Each line holding the string "that" is to be copied from the data.

(Electronic design automation data)
_ _ _ _ _
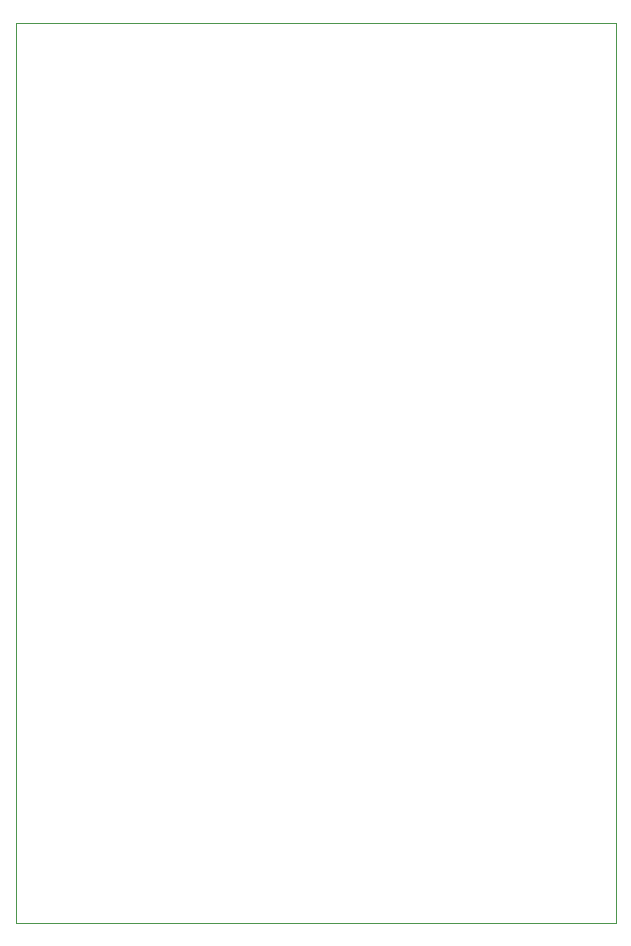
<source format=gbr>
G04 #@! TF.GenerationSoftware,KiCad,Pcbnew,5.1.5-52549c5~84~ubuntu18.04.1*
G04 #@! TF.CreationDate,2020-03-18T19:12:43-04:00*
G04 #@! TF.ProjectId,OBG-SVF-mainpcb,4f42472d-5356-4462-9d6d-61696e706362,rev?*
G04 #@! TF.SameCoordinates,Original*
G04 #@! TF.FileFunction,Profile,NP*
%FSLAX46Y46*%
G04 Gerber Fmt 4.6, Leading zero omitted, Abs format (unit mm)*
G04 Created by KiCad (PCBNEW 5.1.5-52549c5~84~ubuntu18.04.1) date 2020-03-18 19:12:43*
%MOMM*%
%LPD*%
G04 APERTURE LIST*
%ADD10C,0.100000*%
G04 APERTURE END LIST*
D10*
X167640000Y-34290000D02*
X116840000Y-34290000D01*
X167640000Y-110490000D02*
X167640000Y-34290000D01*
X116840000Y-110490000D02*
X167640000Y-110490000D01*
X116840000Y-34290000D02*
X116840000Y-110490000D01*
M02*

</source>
_ _ _ _ _
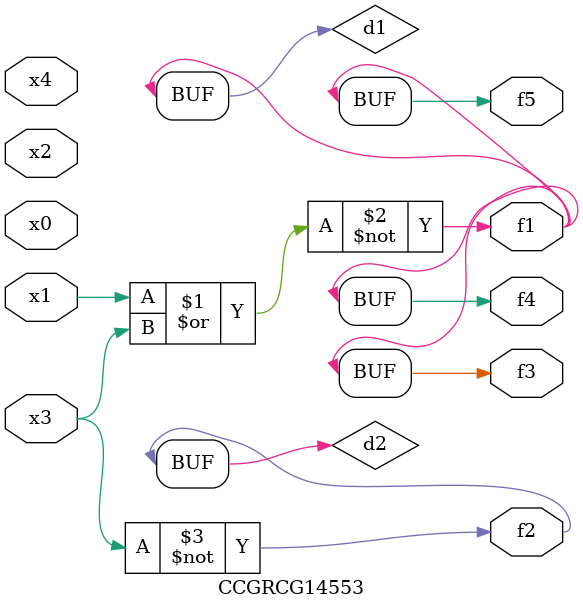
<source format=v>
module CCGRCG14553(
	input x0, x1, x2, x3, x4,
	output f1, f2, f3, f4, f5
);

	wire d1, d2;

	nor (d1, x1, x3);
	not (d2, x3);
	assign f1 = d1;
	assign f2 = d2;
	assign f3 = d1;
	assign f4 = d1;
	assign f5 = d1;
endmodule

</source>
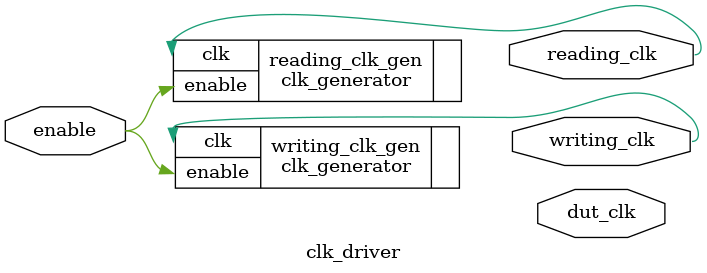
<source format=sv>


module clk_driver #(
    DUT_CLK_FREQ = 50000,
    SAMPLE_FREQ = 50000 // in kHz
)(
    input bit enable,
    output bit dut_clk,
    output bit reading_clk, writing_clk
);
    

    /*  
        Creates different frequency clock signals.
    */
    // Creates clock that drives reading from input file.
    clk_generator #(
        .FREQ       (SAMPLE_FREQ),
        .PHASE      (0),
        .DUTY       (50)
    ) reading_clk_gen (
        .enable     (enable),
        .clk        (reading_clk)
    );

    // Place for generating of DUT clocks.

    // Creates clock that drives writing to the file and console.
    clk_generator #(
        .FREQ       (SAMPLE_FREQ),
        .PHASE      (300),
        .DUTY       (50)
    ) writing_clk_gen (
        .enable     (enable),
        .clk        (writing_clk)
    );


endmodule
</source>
_ _ _ _ _
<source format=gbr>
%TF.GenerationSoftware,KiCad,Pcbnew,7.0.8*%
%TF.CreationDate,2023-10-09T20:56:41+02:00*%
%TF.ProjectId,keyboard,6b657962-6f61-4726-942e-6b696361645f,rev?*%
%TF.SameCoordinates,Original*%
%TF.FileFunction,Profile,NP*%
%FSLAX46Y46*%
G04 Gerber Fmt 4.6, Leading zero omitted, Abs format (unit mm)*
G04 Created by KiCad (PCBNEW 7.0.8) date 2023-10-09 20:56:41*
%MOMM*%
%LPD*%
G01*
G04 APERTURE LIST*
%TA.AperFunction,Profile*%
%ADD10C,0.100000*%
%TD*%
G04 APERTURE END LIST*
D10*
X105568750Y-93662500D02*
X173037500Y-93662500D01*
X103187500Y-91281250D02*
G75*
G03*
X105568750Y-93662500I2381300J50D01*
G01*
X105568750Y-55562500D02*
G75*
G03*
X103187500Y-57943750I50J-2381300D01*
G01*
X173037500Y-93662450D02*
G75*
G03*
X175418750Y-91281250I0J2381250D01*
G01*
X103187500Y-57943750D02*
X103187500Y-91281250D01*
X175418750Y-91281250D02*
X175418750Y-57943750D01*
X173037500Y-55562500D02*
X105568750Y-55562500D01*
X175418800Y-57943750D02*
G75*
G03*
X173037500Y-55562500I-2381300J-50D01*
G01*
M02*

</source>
_ _ _ _ _
SOLUTION BELOW:
    // Creates clock that drives reading from input file.
    // Creates clock that drives writing to the file and console.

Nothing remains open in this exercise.